- Alıştırma
Türkiye'deki anayasal gelişmeleri anlatan metne göre şu soruları kısaca yanıtlayın:
(a) Ülkemizde Anayasacılık hareketleri ne zaman başlamıştır?
(b) Batı'daki Anayasacılık hareketleri neyin sonucu olarak görünmektedir?
(c) Osmanlı İmparatorluğu'ndaki Anayasacılık hareketleri hangi dönemde belirmiştir?

- Sunulan Metin

※

TÜRKİYE’DE
ANAYASAL GELİŞMELER
Hasan TUNÇ
Ülkemizde Anayasacılık
hareketleri, 19 Yüzyılın sonlarına doğru başlamıştır. Bu hareketleri,
Batı’daki Anayasacılık hareketlerinin bir doğal uzantısı saymak doğru olmakla
birlikte, bizdeki hareketler, Batı’dakilerden farklı özellikler de göstermektedir.
Batı’daki Anayasacılık hareketleri, o
toplumların temel yapılarındaki köklü bir değişikliğin sonucu olarak
göründüğü halde, Osmanlı İmparatorluğu’nda 19. Yüzyılın ikinci yarısında
beliren Anayasacılık hareketleri, böyle bir nitelik taşımamaktadır.

※

[Bir veri kaynağından kayıtlar]
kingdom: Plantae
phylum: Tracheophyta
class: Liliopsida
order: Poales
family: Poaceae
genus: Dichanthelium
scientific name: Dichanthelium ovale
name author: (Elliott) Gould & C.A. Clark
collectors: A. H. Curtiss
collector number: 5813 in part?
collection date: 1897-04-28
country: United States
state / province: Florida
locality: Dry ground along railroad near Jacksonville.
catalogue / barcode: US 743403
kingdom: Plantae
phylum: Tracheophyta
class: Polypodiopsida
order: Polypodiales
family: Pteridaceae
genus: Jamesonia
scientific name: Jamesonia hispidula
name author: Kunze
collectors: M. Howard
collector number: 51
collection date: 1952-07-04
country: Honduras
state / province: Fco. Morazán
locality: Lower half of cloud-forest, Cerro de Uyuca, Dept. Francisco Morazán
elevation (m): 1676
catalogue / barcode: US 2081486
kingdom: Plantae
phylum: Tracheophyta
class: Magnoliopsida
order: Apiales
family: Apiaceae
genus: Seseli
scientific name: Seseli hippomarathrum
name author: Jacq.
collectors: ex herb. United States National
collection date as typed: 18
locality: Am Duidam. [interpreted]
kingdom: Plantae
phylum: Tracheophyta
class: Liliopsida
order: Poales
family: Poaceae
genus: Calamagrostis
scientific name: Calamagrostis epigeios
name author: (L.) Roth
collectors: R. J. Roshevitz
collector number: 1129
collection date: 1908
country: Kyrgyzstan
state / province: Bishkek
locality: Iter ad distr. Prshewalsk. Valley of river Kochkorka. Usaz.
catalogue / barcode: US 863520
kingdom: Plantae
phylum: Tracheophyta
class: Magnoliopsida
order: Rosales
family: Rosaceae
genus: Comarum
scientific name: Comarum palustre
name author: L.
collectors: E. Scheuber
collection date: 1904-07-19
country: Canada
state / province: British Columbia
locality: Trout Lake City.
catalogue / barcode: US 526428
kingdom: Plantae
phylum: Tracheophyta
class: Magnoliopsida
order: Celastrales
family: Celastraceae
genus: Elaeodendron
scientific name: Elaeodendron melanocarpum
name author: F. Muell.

※

- Tam Cevap
(a) 19. yüzyılın sonlarına doğru.
(b) O toplumların temel yapılarındaki köklü bir değişikliğin sonucu olarak.
(c) 19. yüzyılın ikinci yarısında.